A mighty fortress is our God, sang Gretel in her mind, hearing the voices of the choir in the church of the town where she had been born as she stood behind the counter in the bookshop. Painted on the wooden gallery-front were Bible pictures, pink faces, blue and scarlet robes, too much colour, leaving a taste of marzipan in the eye. The three crosses on Golgotha, black sky, grey clouds. The Resurrection with many golden beams of light, Jesus in white gooseflesh. Potiphar’s wife, lusty, opulent, clutching at Joseph.

From deep despair I cry to thee, sang the choir in her mind. The dead nobles in the crypt beneath the altar were only acoustics now. Sound-absorbers, however gauntleted and sworded, fierce in battle and the chase, dead wives virtuous beside them. Silent they were below the altar, but clamorous in stone monuments in the sanctuary, praying in stone effigy, noisy with stone silence in the hymn. From deep despair I cry to thee, Lord God hear thou my call. The street outside the shop moved slowly in its daily march of buses, cars, pedestrians. ‘Do you sell ball-point pens?’ a lady asked.

‘No,’ said Gretel. ‘Try the newsagent at the corner.’

‘Greeting cards?’

‘No,’ said Gretel. ‘Sorry, books only.’ Apple cores came into her mind. Why apple cores, what apple cores? Brown apple cores in the autumn in a neighbour’s garden. Yellow leaves and she scuffling among them, squatting to eat the apple cores dropped there by someone else. Baskets of apples at home. Why had she wanted someone else’s brown cores? How old had she been? Five, perhaps, or six. Her earliest memory. What did Jachin-Boaz dream of? What waited for him in his sleep? What waited for him outside in the early morning? How could he go out into the street and come back with claw-marks on his arm? What was the meat for? Something that he was afraid of. Something that could kill him. Something that he wanted to be killed by? A man could not be completely a liar in his lovemaking. Jachin-Boaz made love like a man who wanted to live, a man who wanted her. How could he be so full of life and so full of despair? His face above her in bed was easy and loving, the morning face before the dawn was haggard, haunted.

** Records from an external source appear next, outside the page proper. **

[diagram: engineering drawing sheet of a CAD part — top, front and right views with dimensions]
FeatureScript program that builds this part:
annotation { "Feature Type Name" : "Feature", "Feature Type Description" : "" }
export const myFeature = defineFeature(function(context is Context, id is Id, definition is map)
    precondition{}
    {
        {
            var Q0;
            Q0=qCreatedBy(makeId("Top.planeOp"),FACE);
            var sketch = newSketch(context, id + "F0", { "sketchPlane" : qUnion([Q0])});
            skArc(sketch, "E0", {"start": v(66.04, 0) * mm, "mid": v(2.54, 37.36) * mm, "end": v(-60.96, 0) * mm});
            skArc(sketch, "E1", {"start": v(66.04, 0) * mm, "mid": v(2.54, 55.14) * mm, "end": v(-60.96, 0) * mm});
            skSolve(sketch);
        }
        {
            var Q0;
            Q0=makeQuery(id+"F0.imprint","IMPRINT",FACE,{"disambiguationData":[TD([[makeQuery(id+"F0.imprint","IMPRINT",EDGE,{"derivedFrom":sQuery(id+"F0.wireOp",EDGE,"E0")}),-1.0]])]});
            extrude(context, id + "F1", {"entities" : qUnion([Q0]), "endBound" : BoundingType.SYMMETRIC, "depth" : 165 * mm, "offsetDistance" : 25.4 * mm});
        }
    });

‘Perhaps we could have lunch one day soon?’ That was what he had said to her that first time, after buying a book on string quartets. She had had another man at that time. Wednesdays and weekends. It isn’t that I don’t want to marry you, he said. It would kill my mother if I married a girl who wasn’t Jewish. Right. Here’s another one. Perhaps we could have lunch one day soon. Yes, let’s have lunch. My people killed six million of you. He had brought her a single rose. A yellow one that day, red ones later. She had talked about her dead father. No one else had asked about her father, invited him from the silence. He had kissed her hand when he said goodbye outside the shop. This was not, she had felt, going to be Wednesdays and weekends. She wanted to belong wholly to a man, and this man’s quiet face was claiming her and she was afraid.

Now his haunted face awoke beside her every morning. A mighty fortress, sang Gretel in her mind, imposing her will on the choir. The sound surged into a lion-coloured roar, a strong river of violent… what? Not joy. Life. Violent life. I knew that I’d be happy with him, unhappy with him — everything, and more of everything than ever before in my life. Something there is that won’t die. A mighty fortress is our something.